I used ADA to perform railway signaling in Europe. Stopping tilting trains from tilting when they should not tilt (e.g. going through a tunnel), automatically changing signaling systems when crossing borders in Europe and implementing moving block systems. They computers were essentially triple computers to provide redundancy and the code for each computer was produced with its own compiler (so an error in one would not translate to an error in all three). The code also had to be SPARK(ed). To ensure it met safety critical standards.
1 Like
Yup. In Store WinDbg at least. Local variables etc. all work flawlessly. The mangling might be a problem. But you can overcome that with #[unsafe(no_mangle)].
There won’t be a lot of staff to retrain. AI will write and maintain most of the code. At least so they say.
there is too much to say in a simple post, but the design of language is complex. And it isn’t possible to produce equally performant assembly from any old swag
maybe I know something, but my wife is telling me to come
Agreed and I see that Rust may well have some runtime checking. Rust looks a bit like C with a pedantic compiler (glad I am near retirement).
Going back to safety critical stuff we used C on processors with a lot of integration to write bare metal drivers however that C was heavily managed (I think they call it MISRA nowadays).
That said the level of software engineering involved at all stages in terms of documentation (requirements, design specification, Yourdon, pseudocode) was under constant review.
Writing a compiler is a complex project. And each language has features that make it easier or harder for a compiler to produce effective assembly sequences.
The simple approach is that the front end interprets the code itself and produces an abstract syntax tree.
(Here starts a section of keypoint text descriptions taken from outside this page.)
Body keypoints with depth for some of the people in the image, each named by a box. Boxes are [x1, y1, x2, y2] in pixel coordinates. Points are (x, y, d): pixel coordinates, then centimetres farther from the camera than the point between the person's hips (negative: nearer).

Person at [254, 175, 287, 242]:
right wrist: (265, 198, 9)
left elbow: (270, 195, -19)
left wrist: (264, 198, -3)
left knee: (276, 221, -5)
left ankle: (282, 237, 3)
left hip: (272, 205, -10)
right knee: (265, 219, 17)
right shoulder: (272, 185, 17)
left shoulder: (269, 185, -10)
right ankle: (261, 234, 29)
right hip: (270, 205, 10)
Then the back end encodes instructions for the chosen architecture to evaluate it.
For r-value expressions, that’s true enough. But flow of control presents more challenges for the compiler. Even a simple if, else if, else combination has multiple potential implementations, and looping, loop unrolling and anything more complex is - well, more complex. Choices made my the compiler can have a significant effect on the resulting execution speed because of stalls within the execution pipeline. And side effects of expressions used within control flow statements need to follow the language semantics. Producing a side effect flow tree can identify optimizations, but side effects can be hard to identify and differ depending on how variables can be affected by language constructs (besides direct assignment)
And indirection adds another layer of complexity. Think about aliased pointers for example. The most common example is memcpy versus memmove. The C language provides no information to the compiler about the independence of the pointers, and that inherently limits either the safety or performance of the resulting instruction stream. But when the compiler can know about or prevent aliased pointers, this isn’t an issue
And then the optimization happens at multiple levels. Idiom recognition is probably the biggest difference between compilers. For example bit rolling is easily accomplished in ASM, but there is no direct way to express that operation in C. Quite a lot of work has been done on that for C, but other languages present different challenges for compiler authors.
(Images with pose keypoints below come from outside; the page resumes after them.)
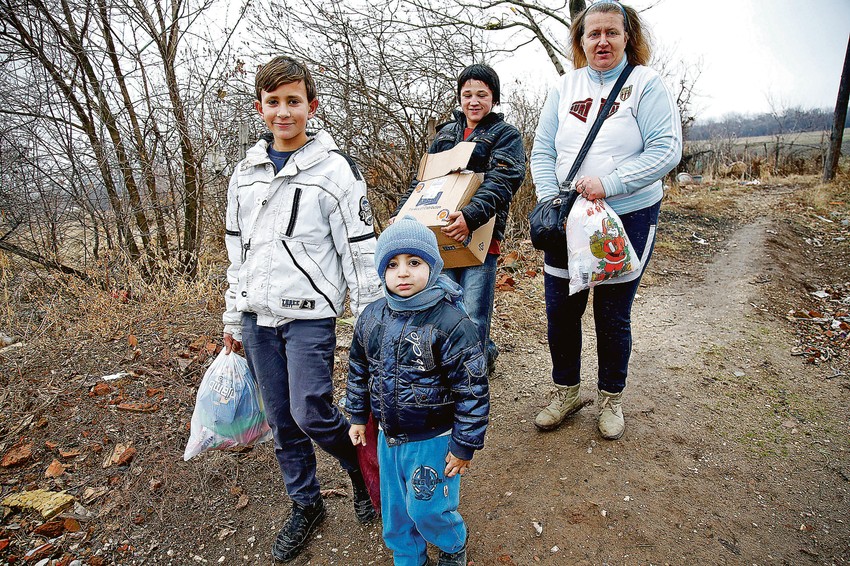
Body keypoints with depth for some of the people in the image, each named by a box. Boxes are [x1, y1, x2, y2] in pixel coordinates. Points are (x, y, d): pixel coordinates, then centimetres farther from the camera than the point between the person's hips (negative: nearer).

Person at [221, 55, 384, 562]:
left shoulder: (335, 170, -7)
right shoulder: (245, 173, 11)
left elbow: (362, 253, -9)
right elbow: (237, 251, 16)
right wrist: (234, 319, 17)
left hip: (309, 315, -5)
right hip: (258, 317, 6)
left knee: (311, 414, -7)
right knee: (283, 422, 13)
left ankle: (364, 469, 24)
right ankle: (306, 505, 34)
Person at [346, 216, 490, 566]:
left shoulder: (451, 323, -24)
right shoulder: (372, 317, -6)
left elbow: (473, 390, -20)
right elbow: (359, 369, 10)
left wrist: (465, 445, -15)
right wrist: (358, 416, 13)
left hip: (433, 440, -5)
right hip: (387, 435, 6)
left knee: (426, 509, 8)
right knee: (394, 511, 20)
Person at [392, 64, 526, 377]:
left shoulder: (506, 135, 4)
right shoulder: (446, 133, 20)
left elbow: (501, 182, -13)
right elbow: (423, 178, 20)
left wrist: (472, 215, -30)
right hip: (440, 235, 5)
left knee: (473, 321, -5)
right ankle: (485, 353, 31)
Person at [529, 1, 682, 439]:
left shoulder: (645, 83, -2)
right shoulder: (564, 87, 8)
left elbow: (666, 150, -10)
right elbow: (542, 151, 6)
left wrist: (608, 182, -20)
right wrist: (550, 202, -8)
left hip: (628, 219, -3)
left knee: (613, 316, 6)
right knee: (560, 311, 7)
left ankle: (610, 398, 30)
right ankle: (566, 392, 30)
There is lot’s more to say of course. This is only the most cursory summary. But there are lots of things that go into it besides just memory lifetime. And that doesn’t even touch on algorithm flaws - where the programmer has simply written the wrong thing.
1 Like
There is an active investigation to support Rust in WDK. For details on this see Towards Rust in Windows Drivers | Microsoft Community Hub
1 Like
This looks like red light to me: if Microsoft likes some technology too enthusiastically, it can become a new Silverlight, Windows 8… Windows Phone… and so on. Python was a lucky exception. Also, Rust is too ugly.
If the industry should jump to a new language, can we have something more elegant and human friendly? Something like Mojo on the heavy end or Zig on the lower end? Else I’d rather stay with modern C++. The Profiles initiative is especially interesting.